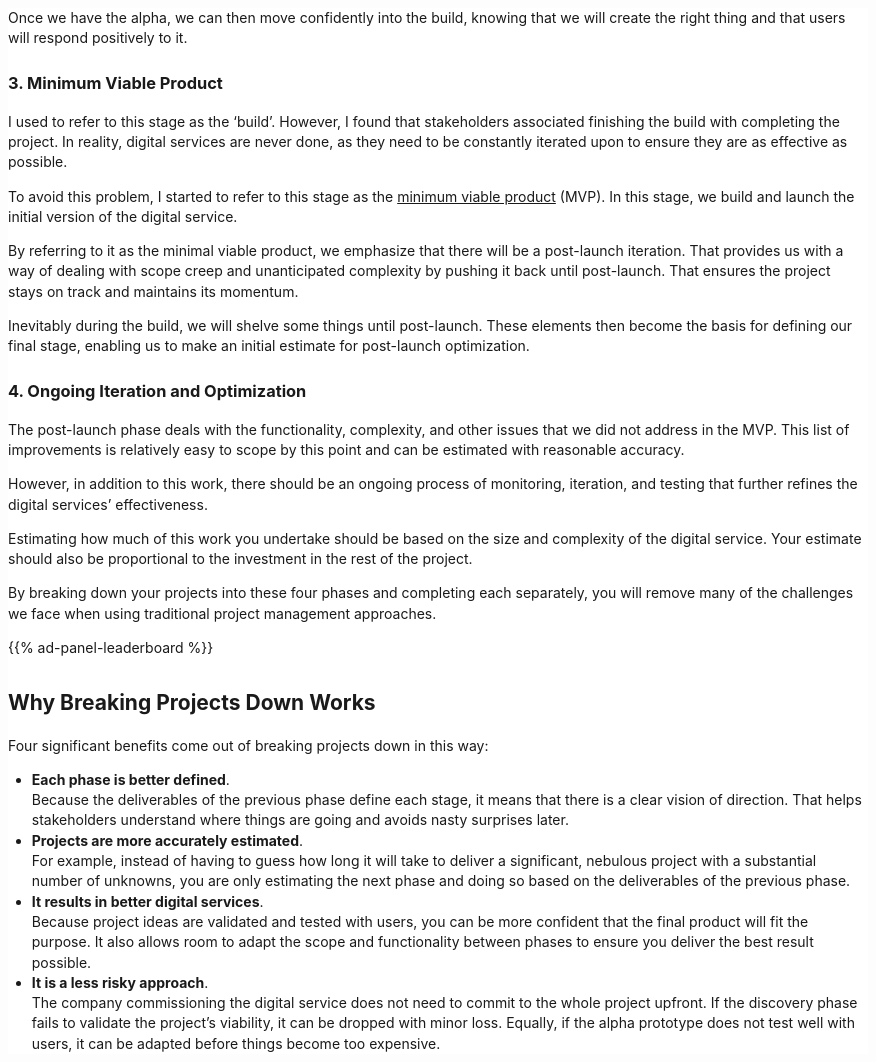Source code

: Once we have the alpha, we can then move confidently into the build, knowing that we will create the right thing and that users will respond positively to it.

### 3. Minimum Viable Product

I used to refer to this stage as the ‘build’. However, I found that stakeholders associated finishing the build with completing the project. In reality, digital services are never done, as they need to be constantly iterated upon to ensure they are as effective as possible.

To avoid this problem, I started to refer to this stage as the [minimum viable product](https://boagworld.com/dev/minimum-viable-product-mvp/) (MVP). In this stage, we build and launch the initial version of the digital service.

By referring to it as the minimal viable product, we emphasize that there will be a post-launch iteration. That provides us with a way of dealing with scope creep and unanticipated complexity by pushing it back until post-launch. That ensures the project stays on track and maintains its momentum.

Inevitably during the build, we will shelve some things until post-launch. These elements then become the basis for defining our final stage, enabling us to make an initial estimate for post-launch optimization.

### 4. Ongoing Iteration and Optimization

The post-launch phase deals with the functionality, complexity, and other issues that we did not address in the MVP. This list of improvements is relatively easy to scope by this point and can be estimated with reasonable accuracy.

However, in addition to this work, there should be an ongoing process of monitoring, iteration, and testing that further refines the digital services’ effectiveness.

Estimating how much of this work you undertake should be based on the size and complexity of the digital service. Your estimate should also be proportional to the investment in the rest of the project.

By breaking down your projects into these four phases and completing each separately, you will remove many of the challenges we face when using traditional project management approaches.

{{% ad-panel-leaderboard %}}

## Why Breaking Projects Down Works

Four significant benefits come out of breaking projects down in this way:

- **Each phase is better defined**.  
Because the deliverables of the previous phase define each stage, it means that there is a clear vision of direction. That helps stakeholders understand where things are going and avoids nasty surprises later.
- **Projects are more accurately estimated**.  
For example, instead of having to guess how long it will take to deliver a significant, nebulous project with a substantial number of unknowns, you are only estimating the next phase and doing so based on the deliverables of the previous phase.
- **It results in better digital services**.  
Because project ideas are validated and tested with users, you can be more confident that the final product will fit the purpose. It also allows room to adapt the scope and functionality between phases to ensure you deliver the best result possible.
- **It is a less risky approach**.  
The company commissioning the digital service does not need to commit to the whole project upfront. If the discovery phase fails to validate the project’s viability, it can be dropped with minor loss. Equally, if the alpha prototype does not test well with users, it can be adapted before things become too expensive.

● ● ● ●

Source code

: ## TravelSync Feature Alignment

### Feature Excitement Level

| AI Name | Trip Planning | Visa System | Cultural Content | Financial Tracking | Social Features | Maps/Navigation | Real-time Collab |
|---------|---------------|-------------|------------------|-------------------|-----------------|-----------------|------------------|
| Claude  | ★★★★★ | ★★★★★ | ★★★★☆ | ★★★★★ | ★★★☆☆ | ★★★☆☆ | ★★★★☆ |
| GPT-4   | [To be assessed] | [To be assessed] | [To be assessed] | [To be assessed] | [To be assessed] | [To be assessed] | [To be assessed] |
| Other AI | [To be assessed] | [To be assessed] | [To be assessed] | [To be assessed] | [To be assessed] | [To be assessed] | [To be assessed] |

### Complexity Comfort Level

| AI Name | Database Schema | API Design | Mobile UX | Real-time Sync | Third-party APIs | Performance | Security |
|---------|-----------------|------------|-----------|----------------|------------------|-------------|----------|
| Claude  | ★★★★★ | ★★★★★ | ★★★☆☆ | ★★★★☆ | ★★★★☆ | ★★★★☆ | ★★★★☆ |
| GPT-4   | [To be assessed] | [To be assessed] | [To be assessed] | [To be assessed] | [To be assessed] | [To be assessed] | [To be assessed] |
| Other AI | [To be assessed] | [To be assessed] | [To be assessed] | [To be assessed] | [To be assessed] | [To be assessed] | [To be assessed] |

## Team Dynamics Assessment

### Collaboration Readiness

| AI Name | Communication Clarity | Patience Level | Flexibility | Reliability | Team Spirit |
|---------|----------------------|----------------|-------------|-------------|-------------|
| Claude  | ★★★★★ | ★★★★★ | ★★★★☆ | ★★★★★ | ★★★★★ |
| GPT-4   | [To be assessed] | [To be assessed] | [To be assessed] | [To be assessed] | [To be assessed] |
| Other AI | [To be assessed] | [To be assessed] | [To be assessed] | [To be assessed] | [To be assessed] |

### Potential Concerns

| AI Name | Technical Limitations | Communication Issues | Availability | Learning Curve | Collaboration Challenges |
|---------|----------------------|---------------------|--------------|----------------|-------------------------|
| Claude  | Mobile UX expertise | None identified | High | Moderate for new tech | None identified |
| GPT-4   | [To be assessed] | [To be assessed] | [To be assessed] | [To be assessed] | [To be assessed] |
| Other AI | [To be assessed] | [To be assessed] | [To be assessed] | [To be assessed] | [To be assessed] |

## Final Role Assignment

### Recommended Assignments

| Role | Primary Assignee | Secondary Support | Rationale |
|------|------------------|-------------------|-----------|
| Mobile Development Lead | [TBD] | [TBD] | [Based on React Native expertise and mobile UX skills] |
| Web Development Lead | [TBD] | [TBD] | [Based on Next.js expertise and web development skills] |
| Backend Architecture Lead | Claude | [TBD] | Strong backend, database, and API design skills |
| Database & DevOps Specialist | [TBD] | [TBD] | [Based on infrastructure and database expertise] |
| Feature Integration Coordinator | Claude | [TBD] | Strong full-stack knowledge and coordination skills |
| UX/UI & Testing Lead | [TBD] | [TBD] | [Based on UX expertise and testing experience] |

● ● ● ●

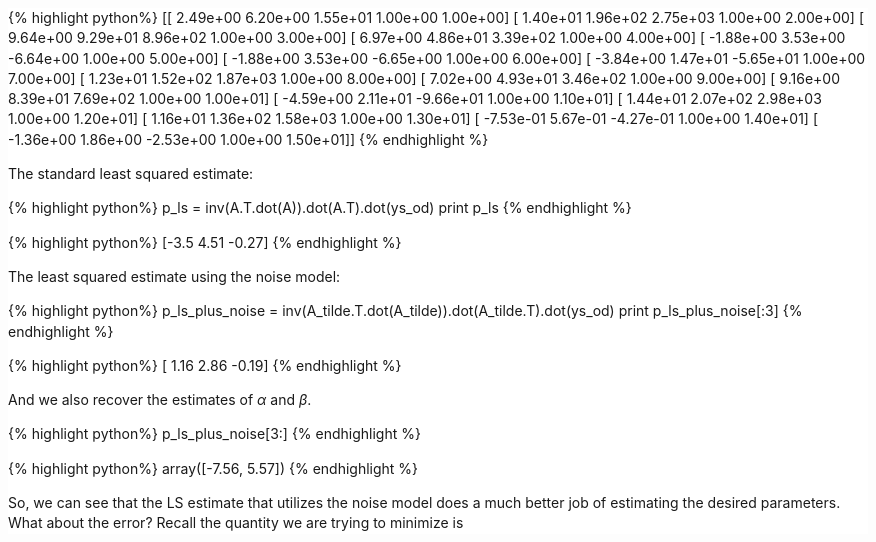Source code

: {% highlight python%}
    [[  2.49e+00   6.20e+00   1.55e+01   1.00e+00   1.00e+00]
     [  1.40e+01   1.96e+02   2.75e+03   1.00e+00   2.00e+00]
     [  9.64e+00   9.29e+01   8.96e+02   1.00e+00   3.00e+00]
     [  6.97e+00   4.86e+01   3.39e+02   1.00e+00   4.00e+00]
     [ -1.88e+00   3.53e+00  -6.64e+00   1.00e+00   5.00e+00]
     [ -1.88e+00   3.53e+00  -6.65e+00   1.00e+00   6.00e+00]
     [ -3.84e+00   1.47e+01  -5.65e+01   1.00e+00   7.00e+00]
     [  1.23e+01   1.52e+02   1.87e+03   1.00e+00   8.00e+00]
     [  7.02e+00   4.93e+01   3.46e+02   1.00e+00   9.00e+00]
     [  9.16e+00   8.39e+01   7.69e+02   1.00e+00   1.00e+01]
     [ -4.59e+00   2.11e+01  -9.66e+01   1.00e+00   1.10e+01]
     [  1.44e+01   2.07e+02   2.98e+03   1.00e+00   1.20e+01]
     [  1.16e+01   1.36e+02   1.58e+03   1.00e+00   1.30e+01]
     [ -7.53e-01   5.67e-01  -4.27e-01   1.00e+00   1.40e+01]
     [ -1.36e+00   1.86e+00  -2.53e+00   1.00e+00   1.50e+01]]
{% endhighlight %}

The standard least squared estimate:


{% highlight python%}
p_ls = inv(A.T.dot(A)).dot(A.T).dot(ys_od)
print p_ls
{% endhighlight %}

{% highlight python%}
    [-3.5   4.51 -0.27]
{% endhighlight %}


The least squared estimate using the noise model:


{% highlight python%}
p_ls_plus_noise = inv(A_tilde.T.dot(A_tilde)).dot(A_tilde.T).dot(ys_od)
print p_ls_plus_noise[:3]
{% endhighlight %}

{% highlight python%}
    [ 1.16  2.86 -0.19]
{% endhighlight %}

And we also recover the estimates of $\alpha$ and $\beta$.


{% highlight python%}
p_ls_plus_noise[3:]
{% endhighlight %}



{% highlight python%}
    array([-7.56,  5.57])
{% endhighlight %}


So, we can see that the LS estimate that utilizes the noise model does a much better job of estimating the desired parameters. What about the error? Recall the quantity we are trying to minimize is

● ● ● ●

[Task objective] Would you copy each line of the records that contains "Mobile"?

[Exercise response]
| AI Name | Database Schema | API Design | Mobile UX | Real-time Sync | Third-party APIs | Performance | Security |
| Claude  | Mobile UX expertise | None identified | High | Moderate for new tech | None identified |
| Mobile Development Lead | [TBD] | [TBD] | [Based on React Native expertise and mobile UX skills] |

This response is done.